Robbie Williams jest kolejną gwiazdą, która wraz z organizacjami charytatywnymi odwiedziła Haiti. W styczniu kraj nawiedziło tragiczne w skutkach trzęsienie ziemi. Piosenkarz, który na własne oczy widział cierpienie ofiar, biedę oraz trud osób chcących odbudować zniszczone państwo, zamarzył o zaopiekowaniu się osieroconymi w katastrofie dziećmi. Upatrzył sobie nawet dwójkę.
Chciałem zaadoptować od razu – pochwalił się dziennikarzom Sunday Mirror. Tak już działa każdy człowiek. Gdy widzimy cierpienie innych, mamy wyrzuty sumienia i chcemy pomóc wszystkim dookoła. Nie można jednak działać pod wpływem emocji. Mam jeszcze kilka rzeczy do zrobienia, zanim zajmę się budowaniem rodziny. Myślę, że najpierw spłodzę kilka swoich pociech, a później zaadoptuję. Ayda i ja już o tym dyskutowaliśmy i zgodziliśmy się, że to najlepszy plan. Nie wiemy jeszcze, kiedy to nastąpi.

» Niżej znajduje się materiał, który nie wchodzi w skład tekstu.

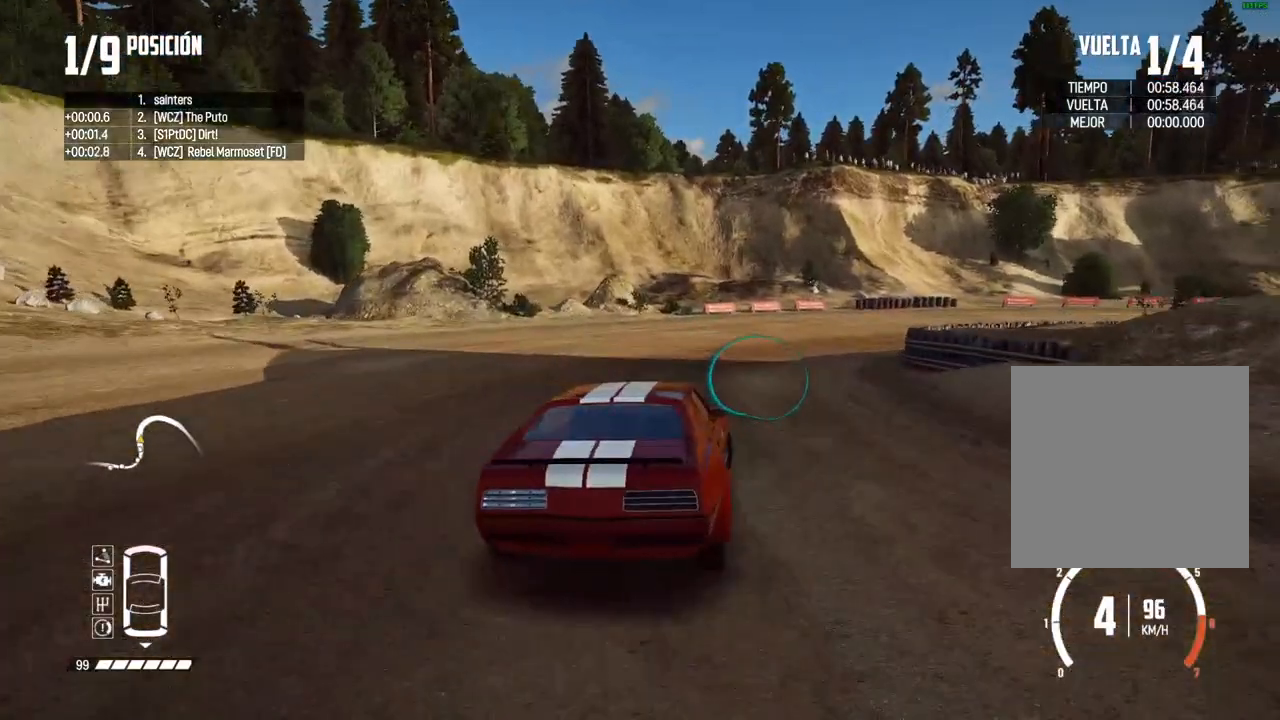
{"buttons": ["R2"], "left_stick": "center", "right_stick": "center", "events": [[217, "left_stick", "center"], [333, "left_stick", "up-right"], [450, "left_stick", "center"], [500, "R2", "down"]]}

Przypomnijmy, że Robbie nie jest pierwszą osobą, która rozważa adopcję sieroty z Haiti. Już wcześniej Katherine Heigl oraz Queen Latifah publicznie powiedziały, że bardzo poważnie o tym myślą. Wyclef Jean, z pochodzenia Haitańczyk, osobiście zaapelował do gwiazd, żeby zaopiekowały się dziećmi z Haiti tak, aby zainteresować ludzi na całym świecie tym państwem.